BACKGROUND Berlusconi’s legal troubles
Rome (dpa) – Silvio Berlusconi, a media mogul and three-time former Italian prime minister, has been embroiled in dozens of sex and money scandals over his career. He has always professed his innocence and claimed to be a victim of politically-hostile magistrates.
Here is a summary of his legal travails.
TAX FRAUD:
This week Berlusconi ends the community service he was assigned to in April 2014, eight months after being found guilty of engineering a massive offshore tax-avoidance scheme for his family‘s media firm, Mediaset.
In an August 2013 ruling, the 78-year-old politician was handed a four-year jail term, reduced to less than one year of community service due to several amnesty laws, absence of previous final convictions and his old age.
Berlusconi was also fined 10 million euros (11 million dollars), and later expelled from parliament and banned from public office until November 2019. However, he has filed an appeal against that restriction before the European Court of Human Rights.
BUNGA BUNGA:
Berlusconi has been tried twice on charges of soliciting sex from an underage nightclub dancer – Karima El Mahroug, also known as Ruby Heart Stealer – and abusing of the prime ministerial position he once held to cover up the affair.
He was sentenced to seven year‘s imprisonment and given a lifetime ban on holding public office in a first instance ruling in June 2013, but cleared as innocent in an appeal verdict in July 2014. Italy‘s top appeals court is due to review the case on Tuesday.

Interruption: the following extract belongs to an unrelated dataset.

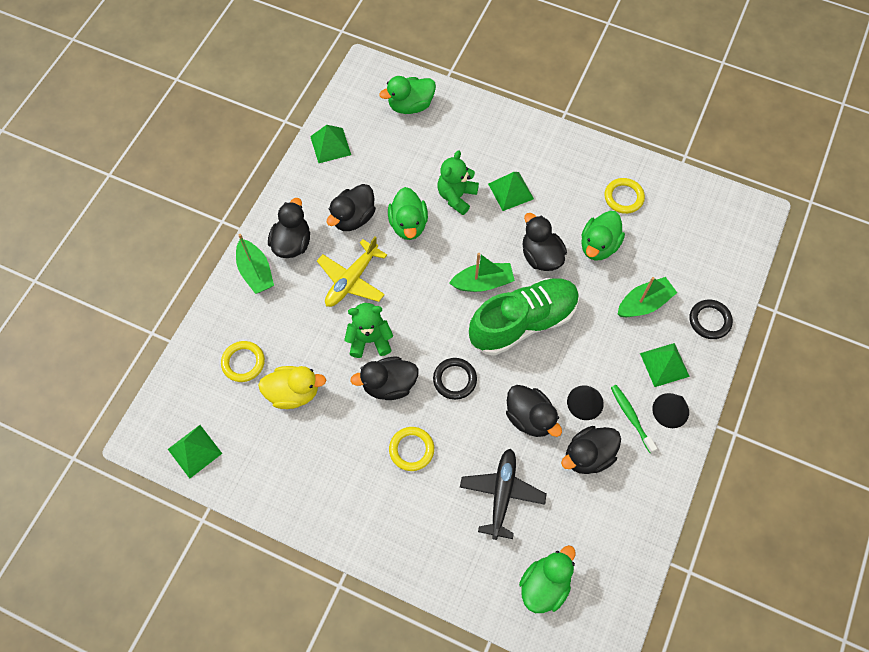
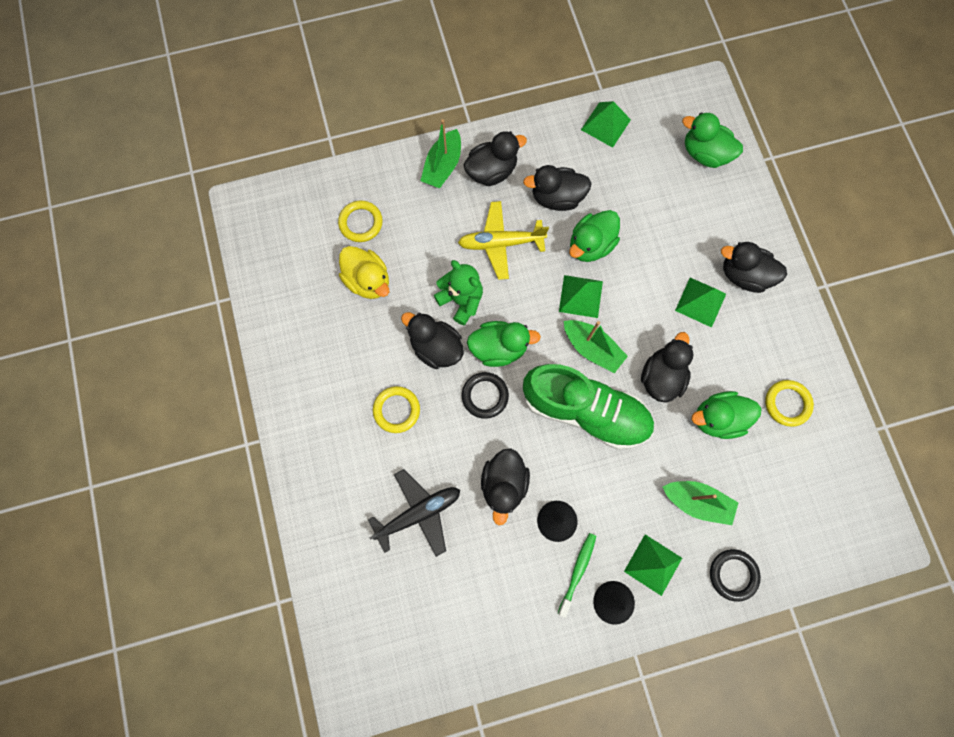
camera: 50 degrees right, 10 degrees up
green pyramid [168,425,222,479] -> green pyramid moved to [559,275,603,318]
green teddy bear [437,150,479,215] -> none
green duck [519,545,576,613] -> green duck moved to [467,321,541,367]
black duck [561,426,621,474] -> black duck moved to [721,242,787,293]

The Rome-based Court of Cassation could declare Berlusconi guilty or innocent, or order a retrial.
The affair is known as the “bunga bunga” case because several showgirls who attended nighttime parties at Berlusconi‘s villa near Milan testified to performing lap dance routines and sexual acts in a special underground “bunga bunga” room.
BRIBING WITNESSES:
Milan prosecutors are investigating whether Berlusconi bribed defence witnesses during the first “bunga bunga” trial. The court that led proceedings asked them to, after hearing from several showgirls that they received regular monthly payments from the former premier.

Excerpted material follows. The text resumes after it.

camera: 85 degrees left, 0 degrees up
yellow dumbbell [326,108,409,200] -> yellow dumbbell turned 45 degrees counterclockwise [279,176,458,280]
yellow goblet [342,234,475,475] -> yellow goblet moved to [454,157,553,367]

BRIBING OPPOSITION LAWMAKERS:
Berlusconi is on trial for allegedly bribing Sergio De Gregorio, a former senator who switched to his conservative side after the 2006 general election. The defection helped unseat from power centre-left rival Romano Prodi, who had won the vote by a wafer-thin margin.

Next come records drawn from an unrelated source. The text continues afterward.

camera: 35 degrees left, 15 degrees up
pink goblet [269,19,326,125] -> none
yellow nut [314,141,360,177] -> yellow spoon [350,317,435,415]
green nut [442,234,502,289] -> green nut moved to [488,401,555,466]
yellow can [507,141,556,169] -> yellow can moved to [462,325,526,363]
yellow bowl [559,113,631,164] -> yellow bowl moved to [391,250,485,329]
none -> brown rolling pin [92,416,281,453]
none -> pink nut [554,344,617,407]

De Gregorio has confessed to receiving a 3-million-euro bribe and was granted a 20-month suspended jail term in October 2013, under a plea bargain agreement. Berlusconi has defended the payment as legitimate support to a political ally.
The case is likely to be dismissed before a final verdict, since the statute of limitations is set to expire in late 2015.
WIRETAPS:
Berlusconi was given a one-year sentence in 2013 for leaking a wiretapped conversation from a confidential judicial inquiry that damaged a political rival, former centre-left leader and sitting Turin Mayor Piero Fassino.
An appeal court invalidated the conviction a year later, as the statute of limitations had expired.
DE BENEDETTI:
Berlusconi‘s family holding company, Fininvest, lost a final appeal in September 2013 against a court order to compensate Carlo De Benedetti, a long-time business rival, to the tune of about 500 million euros.
Fininvest was punished because it bribed a judge in the early 1990s to rule in its favour in a takeover battle for the Mondadori publishing house. The losing side was Carlo De Benedetti‘s CIR, owner of La Repubblica newspaper, one of Berlusconi‘s fiercest critics.
MAFIA:
Magistrates have probed Berlusconi for Mafia links, but never found enough proof for a trial. However, his life-long associate Marcello Dell‘Utri is serving a seven-year prison term for collusion with Sicily‘s Cosa Nostra.
Dell‘Utri, a former parliamentarian and Fininvest executive, was in a May 2014 ruling found to have ensured the Sicilian Mafia‘s protection of Berlusconi‘s family and business interests from the 1970s until the early 1990s.
OTHER CHARGES:
Berlusconi has also been prosecuted for: bribing tax officials; illicit financing to the Italian Socialist Party; paying British lawyer David Mills to testify in his favour; and other cases of alleged tax fraud.
Many of the cases were dropped thanks to laws passed when Berlusconi was in office. For example, his supporters decriminalized false accounting, shortened statute of limitation deadlines and gave temporary immunity to people holding high office.